Let $n\in \mathbb{N}$

Let $c$ be a $4$–colouring of the $n$–dimensional Euclidean space defined, for $\mathbf{w} \in E^n$ and $i\in\{0,1,2,3\}\text{,}$

\begin{equation*} c(\mathbf{w})=i \Leftrightarrow \lfloor \mathbf{w}\cdot \mathbf{w}\rfloor =\lfloor \mathbf{w}^2\rfloor\equiv i\pmod{4} \end{equation*}

We claim there is no $c$–monochromatic set congruent to $R\text{.}$

Suppose by contradiction that there is such a set $R^\prime\text{,}$ then $R'=\{\mathbf{w},\mathbf{w}+\mathbf{a'},\mathbf{w}+\mathbf{b'},\mathbf{w}+\mathbf{a'}+\mathbf{b'}\}\text{,}$ where $\mathbf{a'},\mathbf{b'}\in E^n\text{.}$ Since this set is monochromatic, it follows that

\begin{equation*} \lfloor \mathbf{w}^2\rfloor\equiv \lfloor(\mathbf{w}+\mathbf{a'})^2\rfloor\equiv \lfloor(\mathbf{w}+\mathbf{b'})^2\rfloor\equiv \lfloor(\mathbf{w}+\mathbf{a'}+\mathbf{b'})^2\rfloor\pmod{4} \end{equation*}

i.e., it follows that

\begin{equation*} \lfloor \mathbf{w}^2\rfloor-\lfloor (\mathbf{w}+\mathbf{a'})^2\rfloor-\lfloor(\mathbf{w}+\mathbf{b'})^2\rfloor+\lfloor(\mathbf{w}+\mathbf{a'}+\mathbf{b'})^2\rfloor\equiv 0\pmod{4}. \end{equation*}

On the other hand, since for some $\theta_1,\theta_2,\theta_3,\theta_4\in[0,1)\text{,}$ $\lfloor \mathbf{w}^2\rfloor=\mathbf{w}^2-\theta_1\text{,}$ $\lfloor (\mathbf{w}+\mathbf{a'})^2\rfloor=(\mathbf{w}+\mathbf{a'})^2-\theta_2\text{,}$ $\lfloor (\mathbf{w}+\mathbf{b'})^2\rfloor=(\mathbf{w}+\mathbf{b'})^2\theta_3\text{,}$ and $\lfloor(\mathbf{w}+\mathbf{a'}+\mathbf{b'})^2\rfloor=\mathbf{w}+\mathbf{a'}+\mathbf{b'})^2-\theta_4\text{,}$ it follows that

\begin{equation*} \lfloor \mathbf{w}^2\rfloor-\lfloor (\mathbf{w}+\mathbf{a'})^2\rfloor-\lfloor(\mathbf{w}+\mathbf{b'})^2\rfloor+\lfloor(\mathbf{w}+\mathbf{a'}+\mathbf{b'})^2\rfloor =\\ \mathbf{w}^2- (\mathbf{w}+\mathbf{a'})^2-(\mathbf{w}+\mathbf{b'})^2+\mathbf{w}+\mathbf{a'}+\mathbf{b'})^2+\theta_1-\theta_2-\theta_3+\theta_4=\\ 2\mathbf{a'}\cdot\mathbf{b'}+\Theta,\\ \end{equation*}

where $\Theta=\theta_1-\theta_2-\theta_3+\theta_4\in (-2,2)\text{.}$

Since we assume $\mathbf{a}\cdot\mathbf{b}=1\text{,}$ $2\mathbf{a'}\cdot\mathbf{b'}+\Theta=2+\Theta\in(-4,4)$ is not divisible by 4.

Stored data entries
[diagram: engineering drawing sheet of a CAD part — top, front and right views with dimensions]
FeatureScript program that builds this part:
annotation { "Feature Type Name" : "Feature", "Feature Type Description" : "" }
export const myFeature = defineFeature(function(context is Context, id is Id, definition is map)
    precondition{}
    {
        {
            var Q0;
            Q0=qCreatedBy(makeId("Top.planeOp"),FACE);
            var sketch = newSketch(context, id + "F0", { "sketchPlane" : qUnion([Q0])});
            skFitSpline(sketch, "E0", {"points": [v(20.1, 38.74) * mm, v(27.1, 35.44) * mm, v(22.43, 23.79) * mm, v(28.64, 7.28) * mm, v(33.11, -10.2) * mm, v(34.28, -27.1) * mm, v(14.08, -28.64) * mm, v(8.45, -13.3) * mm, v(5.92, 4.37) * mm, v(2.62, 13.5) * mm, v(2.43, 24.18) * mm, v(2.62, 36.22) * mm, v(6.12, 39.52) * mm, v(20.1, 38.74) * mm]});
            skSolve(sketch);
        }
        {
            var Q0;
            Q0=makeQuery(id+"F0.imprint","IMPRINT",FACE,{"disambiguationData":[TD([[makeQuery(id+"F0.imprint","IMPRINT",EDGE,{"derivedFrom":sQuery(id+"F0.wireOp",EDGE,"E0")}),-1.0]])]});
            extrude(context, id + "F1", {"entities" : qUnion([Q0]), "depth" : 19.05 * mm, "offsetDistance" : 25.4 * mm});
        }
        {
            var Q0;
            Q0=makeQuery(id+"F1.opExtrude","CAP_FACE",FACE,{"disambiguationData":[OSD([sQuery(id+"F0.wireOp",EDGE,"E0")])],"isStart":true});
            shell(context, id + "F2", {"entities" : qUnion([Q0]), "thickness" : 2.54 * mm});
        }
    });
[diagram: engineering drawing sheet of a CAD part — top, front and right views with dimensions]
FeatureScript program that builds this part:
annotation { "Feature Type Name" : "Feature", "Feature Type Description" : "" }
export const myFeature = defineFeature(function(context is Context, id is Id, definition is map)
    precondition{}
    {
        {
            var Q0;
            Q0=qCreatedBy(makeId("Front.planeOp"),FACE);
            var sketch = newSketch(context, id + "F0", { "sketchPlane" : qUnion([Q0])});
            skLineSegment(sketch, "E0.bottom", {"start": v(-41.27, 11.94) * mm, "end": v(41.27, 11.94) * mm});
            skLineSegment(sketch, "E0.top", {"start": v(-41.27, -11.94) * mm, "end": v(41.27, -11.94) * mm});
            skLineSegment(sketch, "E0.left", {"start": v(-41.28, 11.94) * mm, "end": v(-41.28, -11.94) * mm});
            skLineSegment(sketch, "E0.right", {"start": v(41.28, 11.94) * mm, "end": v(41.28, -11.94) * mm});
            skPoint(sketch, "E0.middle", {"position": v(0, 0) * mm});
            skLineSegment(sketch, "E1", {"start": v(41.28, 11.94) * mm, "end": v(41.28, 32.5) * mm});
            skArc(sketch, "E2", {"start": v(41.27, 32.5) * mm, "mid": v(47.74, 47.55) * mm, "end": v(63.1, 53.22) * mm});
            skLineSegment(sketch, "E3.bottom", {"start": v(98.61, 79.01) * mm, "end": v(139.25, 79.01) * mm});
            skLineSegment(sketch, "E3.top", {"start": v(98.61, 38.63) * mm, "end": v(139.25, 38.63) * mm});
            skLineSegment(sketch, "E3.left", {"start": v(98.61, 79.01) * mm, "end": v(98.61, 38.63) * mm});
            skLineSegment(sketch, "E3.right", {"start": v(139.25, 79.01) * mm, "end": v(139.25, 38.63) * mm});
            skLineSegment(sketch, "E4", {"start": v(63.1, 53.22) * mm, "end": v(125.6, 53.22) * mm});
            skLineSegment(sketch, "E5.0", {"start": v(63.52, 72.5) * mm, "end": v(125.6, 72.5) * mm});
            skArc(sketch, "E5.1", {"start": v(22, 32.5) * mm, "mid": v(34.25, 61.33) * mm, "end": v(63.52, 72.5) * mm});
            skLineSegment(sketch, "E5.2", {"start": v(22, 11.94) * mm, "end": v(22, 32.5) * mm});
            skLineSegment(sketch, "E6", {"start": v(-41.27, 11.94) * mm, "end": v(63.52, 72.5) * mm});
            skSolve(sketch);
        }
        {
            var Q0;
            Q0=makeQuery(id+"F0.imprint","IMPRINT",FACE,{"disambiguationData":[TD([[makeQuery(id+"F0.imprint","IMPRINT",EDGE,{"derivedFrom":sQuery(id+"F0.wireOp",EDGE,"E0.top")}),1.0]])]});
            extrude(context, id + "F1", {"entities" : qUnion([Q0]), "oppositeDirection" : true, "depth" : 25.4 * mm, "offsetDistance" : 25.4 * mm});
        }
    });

§ Work to complete
a: In the proof about coloring Euclidean space, how many colors does the coloring c use?
b: Print the records from their first line through the line containing "v(41.27, 11.94) *", including both ends.
The records are unrelated to the text.

§ Solutions to the problems
a: Four.

b:
[diagram: engineering drawing sheet of a CAD part — top, front and right views with dimensions]
FeatureScript program that builds this part:
annotation { "Feature Type Name" : "Feature", "Feature Type Description" : "" }
export const myFeature = defineFeature(function(context is Context, id is Id, definition is map)
    precondition{}
    {
        {
            var Q0;
            Q0=qCreatedBy(makeId("Top.planeOp"),FACE);
            var sketch = newSketch(context, id + "F0", { "sketchPlane" : qUnion([Q0])});
            skFitSpline(sketch, "E0", {"points": [v(20.1, 38.74) * mm, v(27.1, 35.44) * mm, v(22.43, 23.79) * mm, v(28.64, 7.28) * mm, v(33.11, -10.2) * mm, v(34.28, -27.1) * mm, v(14.08, -28.64) * mm, v(8.45, -13.3) * mm, v(5.92, 4.37) * mm, v(2.62, 13.5) * mm, v(2.43, 24.18) * mm, v(2.62, 36.22) * mm, v(6.12, 39.52) * mm, v(20.1, 38.74) * mm]});
            skSolve(sketch);
        }
        {
            var Q0;
            Q0=makeQuery(id+"F0.imprint","IMPRINT",FACE,{"disambiguationData":[TD([[makeQuery(id+"F0.imprint","IMPRINT",EDGE,{"derivedFrom":sQuery(id+"F0.wireOp",EDGE,"E0")}),-1.0]])]});
            extrude(context, id + "F1", {"entities" : qUnion([Q0]), "depth" : 19.05 * mm, "offsetDistance" : 25.4 * mm});
        }
        {
            var Q0;
            Q0=makeQuery(id+"F1.opExtrude","CAP_FACE",FACE,{"disambiguationData":[OSD([sQuery(id+"F0.wireOp",EDGE,"E0")])],"isStart":true});
            shell(context, id + "F2", {"entities" : qUnion([Q0]), "thickness" : 2.54 * mm});
        }
    });
[diagram: engineering drawing sheet of a CAD part — top, front and right views with dimensions]
FeatureScript program that builds this part:
annotation { "Feature Type Name" : "Feature", "Feature Type Description" : "" }
export const myFeature = defineFeature(function(context is Context, id is Id, definition is map)
    precondition{}
    {
        {
            var Q0;
            Q0=qCreatedBy(makeId("Front.planeOp"),FACE);
            var sketch = newSketch(context, id + "F0", { "sketchPlane" : qUnion([Q0])});
            skLineSegment(sketch, "E0.bottom", {"start": v(-41.27, 11.94) * mm, "end": v(41.27, 11.94) * mm});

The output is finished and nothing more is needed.